Nano-Optical Trapping with Plasmonic and Dielectric Metasurfaces

Plasmonic nanostructures provide unprecedented capability to confine electromagnetic energy to nanoscale volumes to enhance light matter interaction. We leverage the plasmonic hotspots, which provides sub-wavelength trapping potential wells to stably confine nanoscale objects that have been delivered to the hotspots. We explore the realization of novel lab-on-chip devices for versatile application in transport, trapping and sensing of nano-scale objects. We have introduced novel nanotweezer designs including  electrothermoplasmonic tweezers which enable fast and accurate positioning of target nanometric objects.



  1. Justus C. Ndukaife, Yi Xuan, A. G. Agwu Nnanna, Alexander V. Kildishev, Vladimir M. Shalaev, Steven T. Wereley, Alexandra Boltasseva, “High-Resolution Large-ensemble Nanoparticles Trapping with Multifunctional Thermoplasmonic Nanohole Metasurface” ACS Nano (2018)
  2. Ndukaife, Justus C., Vladimir M. Shalaev, and Alexandra Boltasseva. “Plasmonics—turning loss into gain.” Science 351.6271 (2016): 334-335.
  3. Ndukaife, Justus C., et al. “Long-range and rapid transport of individual nano-objects by a hybrid electrothermoplasmonic nanotweezer.” Nature Nanotechnology 11.1 (2016): 53.
  4. Ndukaife, Justus C., et al. “Photothermal heating enabled by plasmonic nanostructures for electrokinetic manipulation and sorting of particles.” ACS Nano 8.9 (2014): 9035-9043.

Programmable Directed Self-Assembly

Nanophotonic technologies call urgently for scalable, large scale, and low-cost production of subwavelength optical elements. We explore large scale patterning and directed assembly of nanoscale optical components. To accomplish this, we explore the interplay between near-field optical forces and electric-field induced forces such as electrohydrodynamic flow, dipolar, Coulomb interaction, AC electro-osmosis, and heat-induced forces namely thermophoresis for directed self-assembly and patterning of nanoscale and sub-micron optical materials. Numerical simulations are employed to elucidate the mechanisms for nanoparticle assembly.
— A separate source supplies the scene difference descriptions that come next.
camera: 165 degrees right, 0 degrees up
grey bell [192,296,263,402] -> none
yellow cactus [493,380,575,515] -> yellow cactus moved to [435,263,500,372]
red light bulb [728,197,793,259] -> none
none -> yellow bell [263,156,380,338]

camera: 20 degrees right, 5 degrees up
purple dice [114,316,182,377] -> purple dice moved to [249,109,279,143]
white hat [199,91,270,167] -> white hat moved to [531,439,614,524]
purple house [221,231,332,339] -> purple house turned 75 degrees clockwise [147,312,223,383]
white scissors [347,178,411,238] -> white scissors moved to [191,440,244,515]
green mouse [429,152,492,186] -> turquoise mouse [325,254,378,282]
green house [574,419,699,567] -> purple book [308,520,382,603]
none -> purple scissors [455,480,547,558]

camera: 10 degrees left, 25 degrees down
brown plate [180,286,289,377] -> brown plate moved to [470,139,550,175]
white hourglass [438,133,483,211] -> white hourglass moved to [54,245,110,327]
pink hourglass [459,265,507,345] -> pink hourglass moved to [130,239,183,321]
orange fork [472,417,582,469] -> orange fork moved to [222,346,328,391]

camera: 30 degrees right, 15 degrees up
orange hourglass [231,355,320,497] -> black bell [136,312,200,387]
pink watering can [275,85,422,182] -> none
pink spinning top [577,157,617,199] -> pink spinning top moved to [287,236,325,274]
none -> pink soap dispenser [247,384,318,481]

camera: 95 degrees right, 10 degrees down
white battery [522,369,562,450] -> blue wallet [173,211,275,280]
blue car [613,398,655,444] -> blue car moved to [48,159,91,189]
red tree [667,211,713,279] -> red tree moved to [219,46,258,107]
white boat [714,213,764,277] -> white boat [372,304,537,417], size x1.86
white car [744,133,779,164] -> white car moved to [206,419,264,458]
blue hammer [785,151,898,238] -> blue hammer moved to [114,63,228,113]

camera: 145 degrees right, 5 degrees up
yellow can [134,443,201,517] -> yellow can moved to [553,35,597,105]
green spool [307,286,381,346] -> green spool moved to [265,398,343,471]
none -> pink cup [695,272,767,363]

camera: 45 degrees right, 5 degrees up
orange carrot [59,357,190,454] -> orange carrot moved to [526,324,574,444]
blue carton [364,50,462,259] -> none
Nanophotonic biosensors for point-of-care diagnostics

A key interest is in exploring the life science applications of the devices we are developing. In this area, we design and fabricate novel plasmonic nanostructures and resonant dielectric structures for highly sensitive label-free detection of biological molecules. In particular, we design resonant dielectric nanostructures supporting quasi-bound states in the continuum collective resonance, which results in ultra-sharp resonance spectrum that can be tuned across visible, near IR and mid-IR wavelengths. The mid-IR absorption of biological molecules such as protein is an indication of signature of the protein as well it’s primary and secondary structure that determines protein function.